Brands understand the power of being different, and being the first to get attention for those differences. Brands are extensions of people. Without people daring to be different, brands are doomed to recreate the same round shape while trying to call it something that isn’t a wheel. And you don’t want to get stuck in the rut of renaming the wheel.
Besides, the world needs more one-of-a-kind thinkers, and doers. We need men to challenge the khaki club mentality even if they keep wearing the slacks.
How do you make this YOUR year for showing up as yourself and being recognized for your value?
Shed the labels
No, I don’t mean the designer labels, I mean the labels you use to figure out what box you, and everyone else you work with, fits into. You won’t discover, or be discovered, by identifying as a man, or a Gen Xer, or an engineer, or a college grad. Because when you plaster yourself in labels no one can see YOU, they only see the boxes you belong in.
Start thinking of yourself in “I am” statements that are about YOU, not the circumstances of your life. “I am in this world to …” or “I am a person who can …” When the labels you wear are about purpose and ability your inner genius has room to move about. And, you won’t be aligning yourself with subgroups which can limit your potential for relationships and opportunities.
Know who you can help (and who you can’t)
You’ve heard the expression, “One man’s trash is another man’s treasure.” You aren’t trash, but your particular gifts and talents may not have much value to some people or situations, while at the same time, being beyond value under other circumstances or seen through someone else’s lens.
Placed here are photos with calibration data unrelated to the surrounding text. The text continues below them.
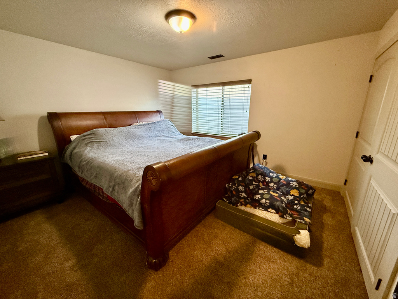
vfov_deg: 85.7
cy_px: 150
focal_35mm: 14
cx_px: 199
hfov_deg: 102.1
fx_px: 161
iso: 500
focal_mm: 2.22
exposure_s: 1/60
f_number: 2.2
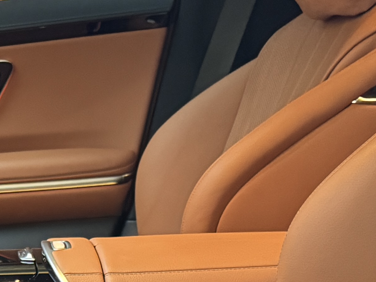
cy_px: 305
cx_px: -144
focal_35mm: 114
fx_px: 1238
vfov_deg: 12.8
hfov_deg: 16.1
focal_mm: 6.76
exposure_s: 1/50
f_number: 1.78
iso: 640
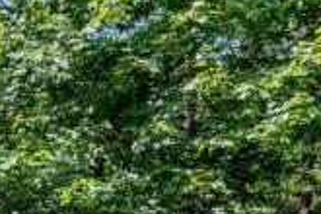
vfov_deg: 13.2
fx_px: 909
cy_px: 226
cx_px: -535
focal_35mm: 102
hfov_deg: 12.8
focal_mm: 14
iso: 100
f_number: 6.3
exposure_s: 1/8000
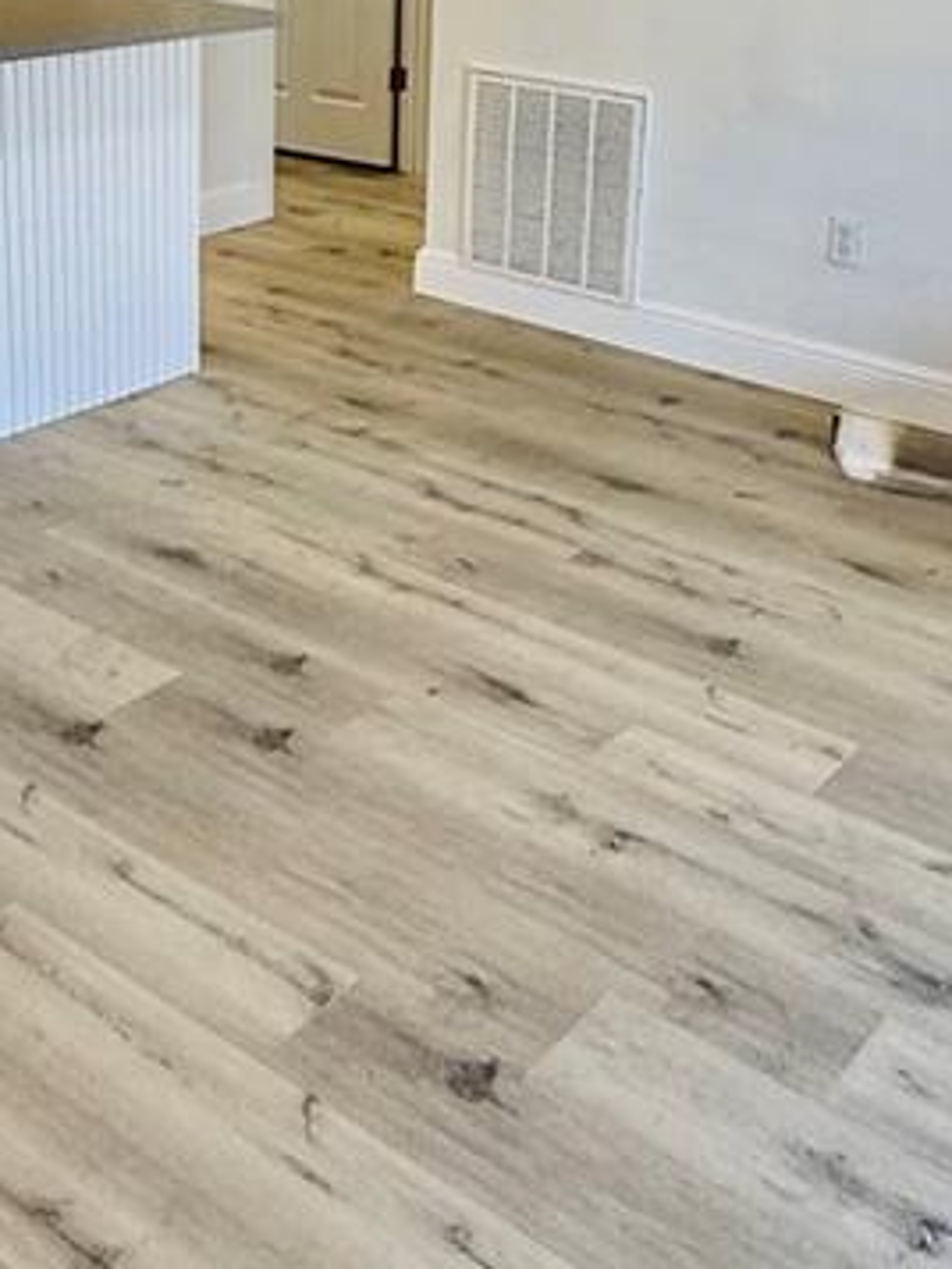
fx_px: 1722
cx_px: 451
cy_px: 245
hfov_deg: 30.9
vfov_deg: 38.8
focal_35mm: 47
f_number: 2.2
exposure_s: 1/120
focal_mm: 2.22
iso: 64
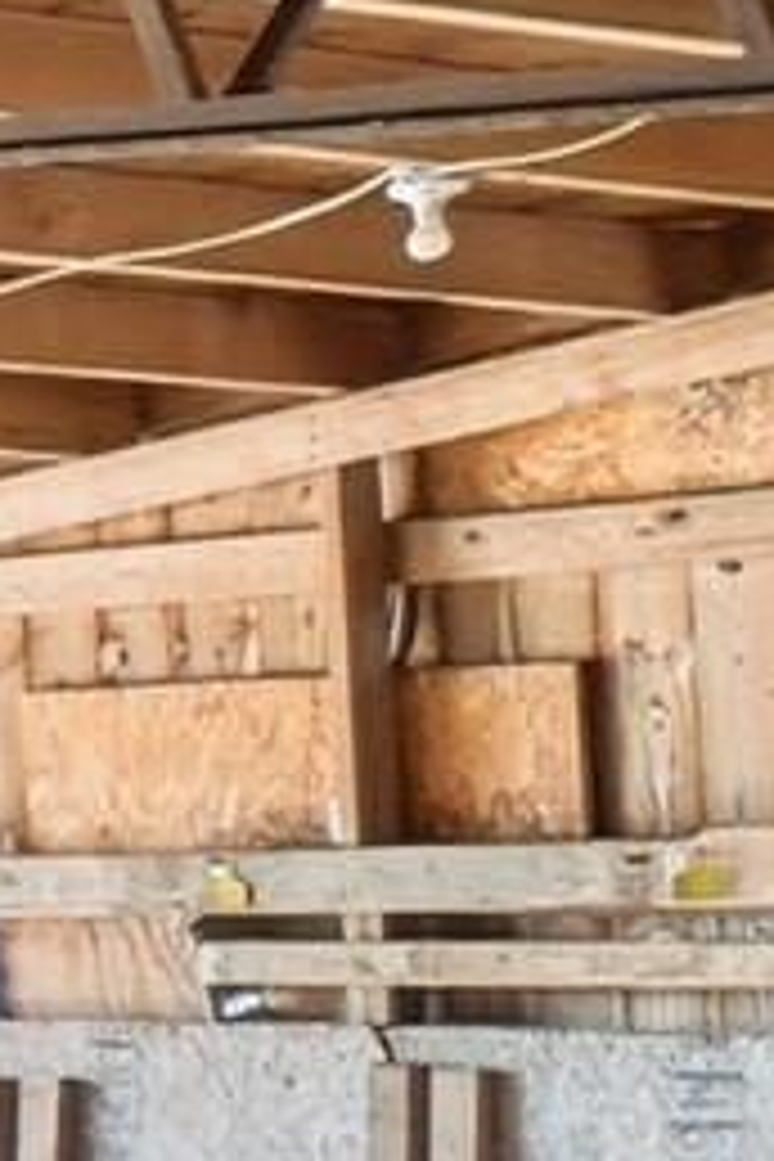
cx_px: -3146
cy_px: 961
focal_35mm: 116
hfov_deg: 6.3
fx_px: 3741
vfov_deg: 17.5
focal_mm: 10
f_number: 6.3
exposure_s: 1/80
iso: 125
If you’re in a culture or line of work that can’t make full use of your abilities you can’t expect that they’ll want to pay you your full value for them. You don’t have to jump ship immediately, but at the very least do some strategic thinking about a career move that lets you be seen as the treasure that you are.
It’s not about questioning authority, it’s about examining traditional wisdom, understood premises, norms, and processes. Questioning authority challenges people, questioning status quo is only about challenging the beliefs, systems, and structure. Certainly authority will still feel the challenge, but if you’re truly motivated by the opportunity to find a better way, and not by an ego-need agenda of proving that you’re smarter or better than the people currently in charge, you will be able to win them over. Because at the end of the day, you’ll make their lives better too.
Show confidence and camaraderie
You are a one-of-a-kind. So is every one else. You earn the privilege of making this your year by supporting every other one-of-a-kind guy who’s trying to escape the crowd. Individualism is counter to our conditioning, so it’s going to require a culture shift to make standing out feel safe. To really make this the year of individual value we must create a culture, in the workplace and away from it, where the individual is truly valued.